---------- Data under study
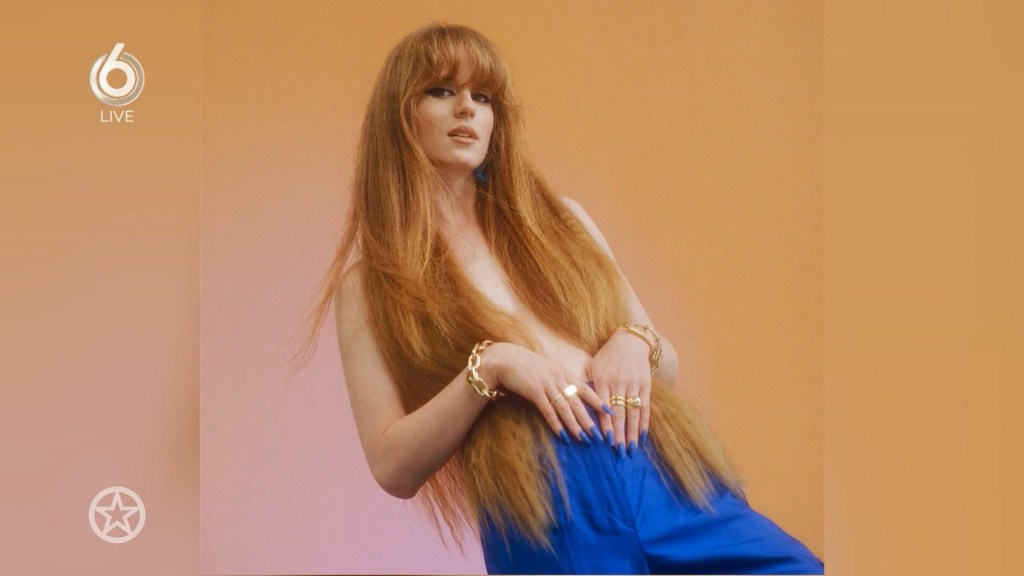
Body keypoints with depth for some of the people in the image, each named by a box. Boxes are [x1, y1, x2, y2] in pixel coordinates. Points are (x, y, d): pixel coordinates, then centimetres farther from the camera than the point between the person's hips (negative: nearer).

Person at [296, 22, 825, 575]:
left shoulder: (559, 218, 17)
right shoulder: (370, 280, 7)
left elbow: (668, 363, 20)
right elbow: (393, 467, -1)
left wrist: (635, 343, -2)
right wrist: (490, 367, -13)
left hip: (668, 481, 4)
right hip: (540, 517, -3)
--------------------
---------- Data under study
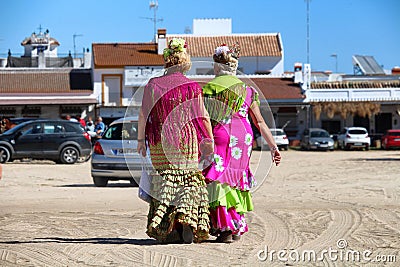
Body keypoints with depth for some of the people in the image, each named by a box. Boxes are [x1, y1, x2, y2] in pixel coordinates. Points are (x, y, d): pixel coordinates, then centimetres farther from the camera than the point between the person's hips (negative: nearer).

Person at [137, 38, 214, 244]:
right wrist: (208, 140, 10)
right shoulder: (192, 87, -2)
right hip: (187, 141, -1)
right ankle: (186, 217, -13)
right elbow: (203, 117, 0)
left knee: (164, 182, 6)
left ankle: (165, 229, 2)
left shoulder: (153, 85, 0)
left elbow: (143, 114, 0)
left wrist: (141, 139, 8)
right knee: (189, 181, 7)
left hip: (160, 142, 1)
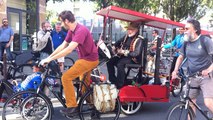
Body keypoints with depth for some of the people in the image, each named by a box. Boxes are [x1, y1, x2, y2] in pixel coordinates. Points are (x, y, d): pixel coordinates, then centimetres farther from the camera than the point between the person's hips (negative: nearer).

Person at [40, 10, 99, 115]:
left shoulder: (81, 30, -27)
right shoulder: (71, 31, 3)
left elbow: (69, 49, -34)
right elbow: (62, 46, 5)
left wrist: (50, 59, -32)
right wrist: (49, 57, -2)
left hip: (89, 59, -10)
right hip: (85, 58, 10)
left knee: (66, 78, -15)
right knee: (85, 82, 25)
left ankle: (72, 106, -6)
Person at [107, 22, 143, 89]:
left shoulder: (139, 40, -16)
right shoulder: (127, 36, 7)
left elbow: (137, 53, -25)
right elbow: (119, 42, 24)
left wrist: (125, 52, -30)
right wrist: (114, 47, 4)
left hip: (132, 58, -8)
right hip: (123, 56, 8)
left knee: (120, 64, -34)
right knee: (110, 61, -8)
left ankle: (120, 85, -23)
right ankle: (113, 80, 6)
--------------------
▶ **Exercise aim**
Above, find the line holding "left elbow: (143, 114, 0)" and the line holding "right shoulder: (127, 36, 7)". Print exactly those two lines and every line between them, but no pictures.

▶ **Solution for this task**
left elbow: (143, 114, 0)
left wrist: (141, 139, 8)
right knee: (189, 181, 7)
left hip: (160, 142, 1)
Body keypoints with depth for some of the people in the image, each named by a box. Boxes are [x1, y1, x2, y2] in pixel coordinates. Points are (x, y, d): pixel coordinates, then centimetres farther from the camera than the point between the person's hips (negative: nearer).

Person at [40, 10, 99, 115]:
left shoulder: (81, 30, -27)
right shoulder: (71, 31, 3)
left elbow: (69, 49, -34)
right elbow: (62, 46, 5)
left wrist: (50, 59, -32)
right wrist: (49, 57, -2)
left hip: (89, 59, -10)
right hip: (85, 58, 10)
left knee: (66, 78, -15)
right knee: (85, 82, 25)
left ankle: (72, 106, -6)
Person at [107, 22, 143, 89]:
left shoulder: (139, 40, -16)
right shoulder: (127, 36, 7)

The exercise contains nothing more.